Former Regenxbio Execs Announce Launch of Gene Therapy Company Tern Therapeutics
Tern Therapeutics announced its official launch alongside the successful closing of a $15 million financing round. Simultaneously, Tern revealed a global licensing agreement with Regenxbio to acquire two gene therapy programs—RGX-381 and RGX-181—now designated as TTX-381 and TTX-181, respectively. These therapies target the ocular and central nervous system (CNS) manifestations of CLN2 disease, a severe form of Batten disease.
The funding will primarily be used to accelerate the ongoing clinical trials of TTX-381, Tern's lead candidate, and to advance the company's broader pipeline. This investment was led by ATW Partners and biotech investor Steve Oliveira, head of Nemean Asset Management.
"We're driven to deliver transformative treatments to patients living with rare diseases and are excited to continue the work we started at Regenxbio," Alex M. Bailey, PhD, Chief Executive Officer of Tern Therapeutics, said in a company news release. "No one knows these programs better than the team we’ve assembled at Tern, and we deeply appreciate the confidence and trust that Regenxbio and the patient community have placed in us to lead the next phase of development of these promising investigational therapies."

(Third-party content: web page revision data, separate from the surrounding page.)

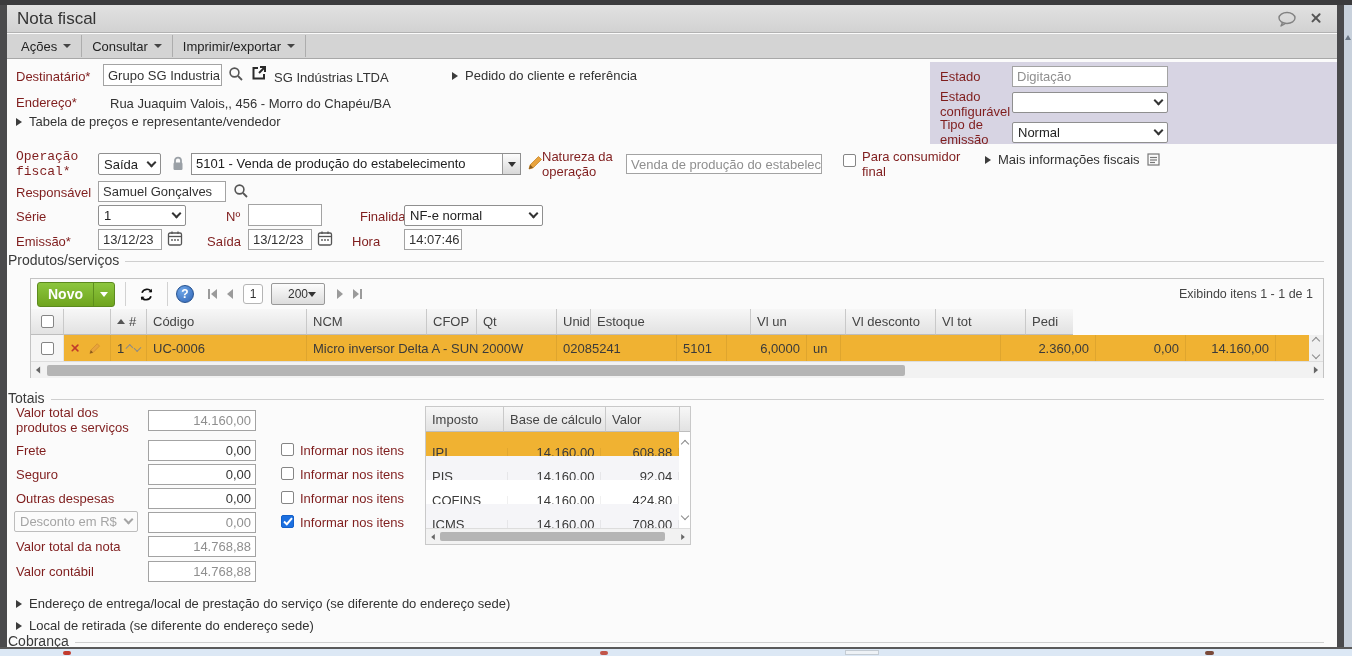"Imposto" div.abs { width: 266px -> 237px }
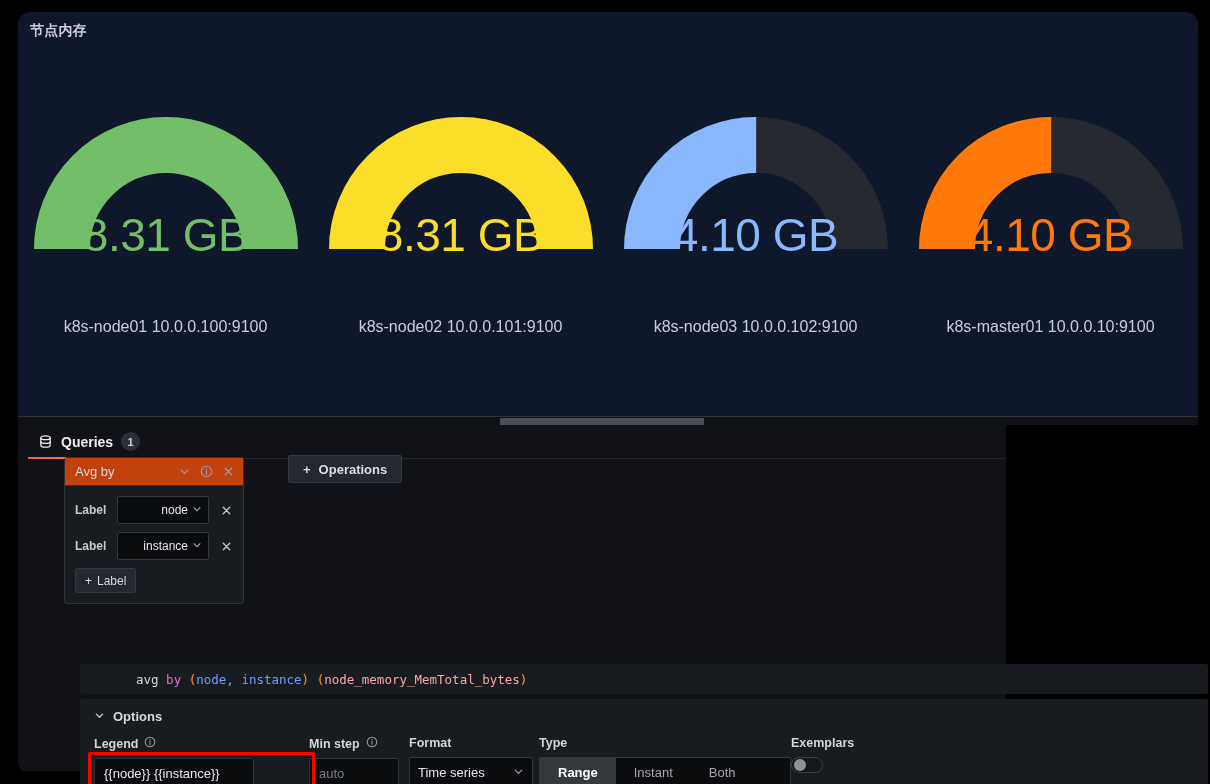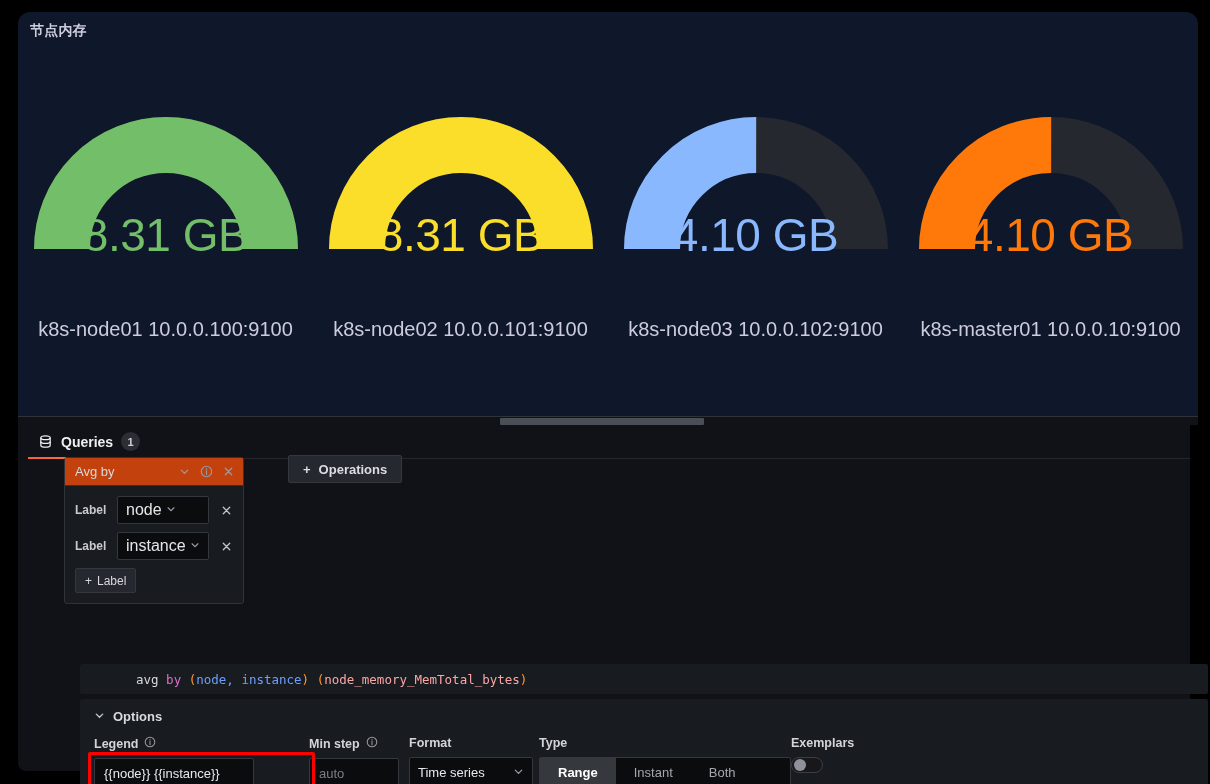"k8s-node01 10.0.0.100:9100" .gauge-label { font-size: 20px -> 16px }
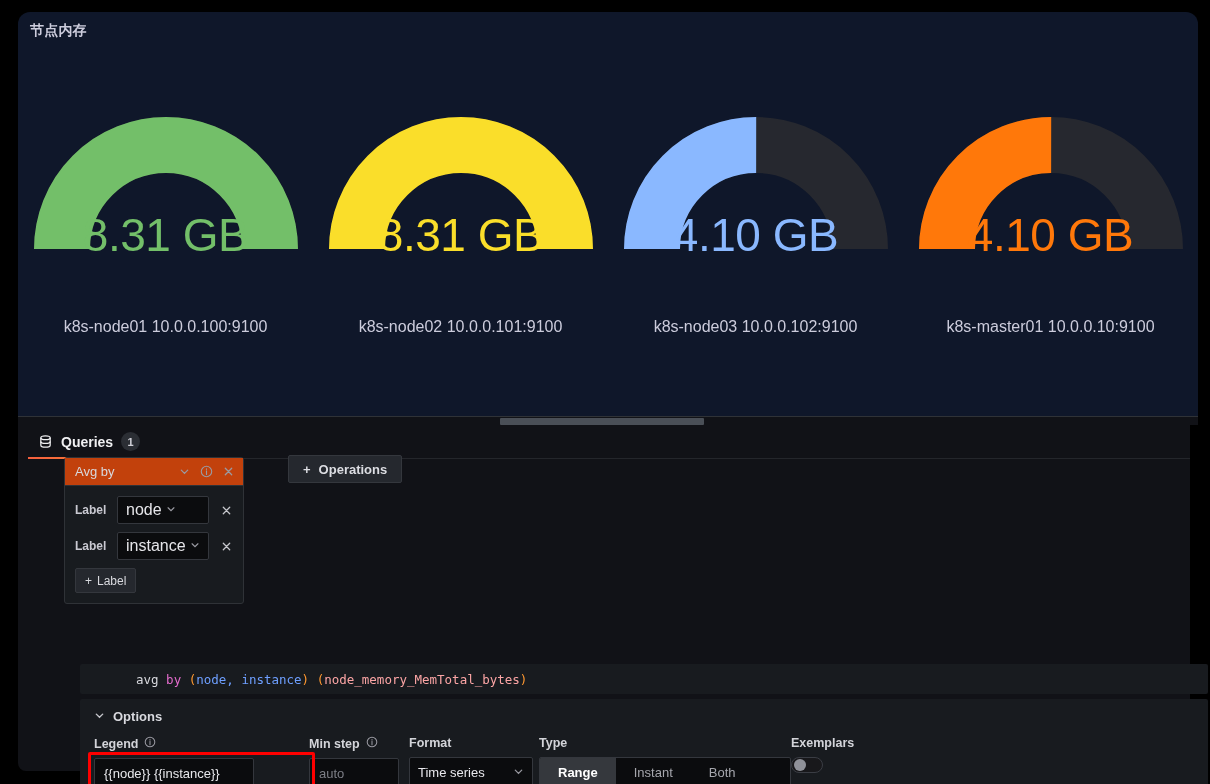"Queries" .editor { width: 1172px -> 988px }
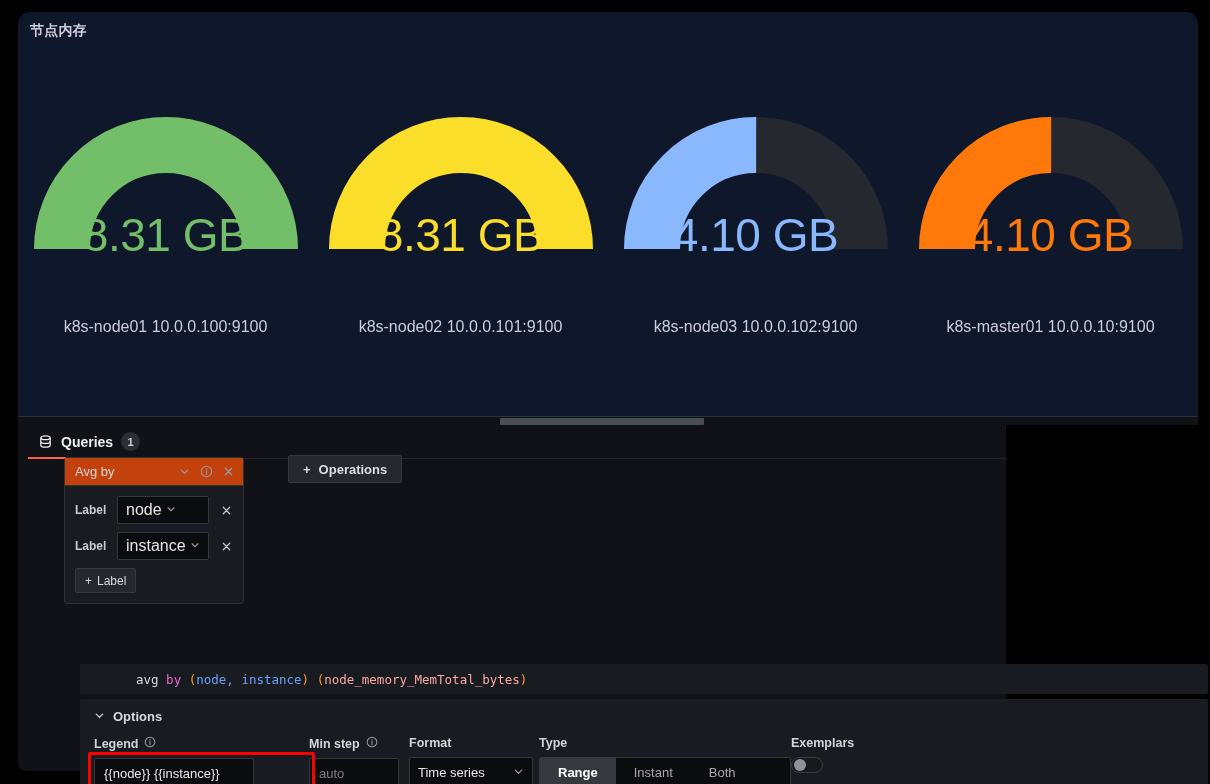"node" .select { font-size: 16px -> 12px; justify-content: flex-start -> flex-end }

Dr. Bailey, who was previously Head of Early Program and Portfolio Development at Regenxbio, co-founded Tern alongside Christina Ohnsman, MD, the company's Chief Medical Officer, and Matthew Rosini, Chief Financial and Administrative Officer. Dr. Ohnsman, a former Executive Director of Clinical Development at Regenxbio, brings expertise from her tenure on the faculty at Wills Eye Hospital in Philadelphia, as well as her strategic consulting work with ophthalmic biopharma and gene therapy companies.
"We founded Tern Therapeutics out of a deep personal commitment to serving patients with high unmet needs," said Dr. Ohnsman. "Children with CLN2 and their families have long been waiting for treatment with gene therapy. This financing will allow us to advance our lead candidate, TTX-381, through the clinic as rapidly as possible."
The newly licensed TTX-381 and TTX-181 therapies are both designed to deliver a working copy of the TPP1 gene, which is deficient in individuals with CLN2 disease. TTX-381 focuses on treating vision loss by delivering the gene directly to the retina, while TTX-181 aims to address neurological degeneration by targeting the CNS. Both therapies have shown promise in early clinical trials.
The first-in-human, open-label, dose-escalation phase 1/2 clinical trial for TTX-381 is currently underway at Great Ormond Street Hospital in London. TTX-181 has also seen early clinical use, with a single-patient, investigator-initiated study conducted at the Hospital de Clínicas in Porto Alegre, Brazil.